J.P. Morgan Securities LLC's released a special "US Fixed Income Strategy Short-Term Fixed Income Markets Research Note" entitled, "Update on prime money fund holdings for September 2011," which shows that money market funds continued to reduce their exposure to European holdings in September." The piece, written by Alex Roever, Teresa Ho, and Chong Sin, says, "We estimate that prime money market funds (MMF) cut holdings of Eurozone bank debt by $72bn during September 2011 across CP, CD, ABCP, repo, time deposits, and other notes. Since the end of May 2011, prime MMF cut their Eurozone exposures roughly in half, allowing $237bn of net exposures to mature. At the end of September, prime MMF continued to hold $242bn of Eurozone bank credit."
JPMorgan's update, the first to analyze September holdings data, explains, "The pace of redemptions from prime MMF was slower in September than June and July but picked up compared to August. In aggregate, prime MMF assets under management declined by 2.3% during September, slower than the declines seen in June and July (5.2% and 4.0%, respectively) but faster than declines seen in August (0.5%). Through last Friday, October 7, prime funds are down $190bn or 11.6% since May. All of this has come out of institutional class shares ($194bn), while retail funds have experienced small gains in assets since May. Since the increase in the US debt ceiling on August 2, government securities focused MMF have seen $122bn of inflows, as institutional shareholders have rotated out of prime funds and into government funds."
The piece continues, "French banks remained the largest national concentration within the Eurozone, registering $93bn at the end of September. However, during the month, prime funds took $61bn away from allocations to French banks and have chopped $147bn (61%) since the end of May. The average final maturity for French banks' CP and CD was only 39 days at the end of September or about half of what it was at the end of May."
It also says, "Outside of the Eurozone, prime funds generally added to bank exposures last month. While concentrations to non-Eurozone European banks were basically flat, Japanese and Canadian bank exposures grew at $17bn and $7bn, respectively. These exposures predominantly grew through unsecured CP and CDs. Exposures to US banks were little changed, suggesting that Moody's September 21 downgrades of BAC, C, and WFC had little immediate impact on investors."

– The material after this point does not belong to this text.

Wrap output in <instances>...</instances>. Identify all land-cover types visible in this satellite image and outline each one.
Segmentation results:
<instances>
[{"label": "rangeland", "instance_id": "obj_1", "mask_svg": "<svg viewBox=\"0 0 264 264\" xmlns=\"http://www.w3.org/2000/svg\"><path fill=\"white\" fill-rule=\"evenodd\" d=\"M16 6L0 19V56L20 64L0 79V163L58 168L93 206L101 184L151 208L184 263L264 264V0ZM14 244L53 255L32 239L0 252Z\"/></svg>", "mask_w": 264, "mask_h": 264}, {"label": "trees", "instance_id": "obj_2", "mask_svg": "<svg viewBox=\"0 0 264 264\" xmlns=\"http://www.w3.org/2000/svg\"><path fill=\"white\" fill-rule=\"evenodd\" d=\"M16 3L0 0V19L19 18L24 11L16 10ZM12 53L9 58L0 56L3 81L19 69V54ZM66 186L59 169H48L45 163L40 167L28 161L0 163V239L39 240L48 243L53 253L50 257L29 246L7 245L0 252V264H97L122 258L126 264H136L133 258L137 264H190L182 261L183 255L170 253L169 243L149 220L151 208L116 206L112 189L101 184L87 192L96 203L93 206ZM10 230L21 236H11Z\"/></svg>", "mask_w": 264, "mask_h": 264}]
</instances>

Finally, Roever & Co. tell us, "We think the September data illustrate the degree to which Eurozone headline risk continues to dominate MMF manager activity. Institutional class shareholders remain wary of Eurozone credits, given the ongoing lack of resolution to the peripheral sovereign debt crisis. In spite of the ECB's unlimited liquidity backstop of Eurozone banks, we believe MMF managers will continue to avoid these banks for fear of losing more shareholders. We doubt prime MMFs will return in the earnest to the sector until a clear and credible resolution to the root fiscal crisis is achieved. In the meantime, vague agreements-to-agree on a solution are unlikely to stop the bleeding of private credit away from Eurozone banks. But, with over half of the remaining Eurozone bank credit held by prime funds set to mature before the end of October, even an immediate resolution may not forestall further declines."
In a separate piece, Deutsche Bank's William Prophet also did some early sampling of September holdings in his piece this morning, "Bad for Business." Prophet writes, "Whereas it was once their number one asset, U.S. money funds have very obviously decided that unsecured loans to European banks are just bad for business. And more specifically; the month-end holdings now confirm that risk reduction along this front continued during September.... The trend that has us most concerned is the maturity transformation within money fund CD portfolios. Just to cite one example; whereas 35% of their French bank CD holdings had a maturity over three months back in June, now almost none of them do.... There was a time—when Euro-region CD's were the number one asset on U.S. money fund balance sheets. Over the past few months however, these holdings have been cut by over 40% -- and the trend is showing no sign of letting up."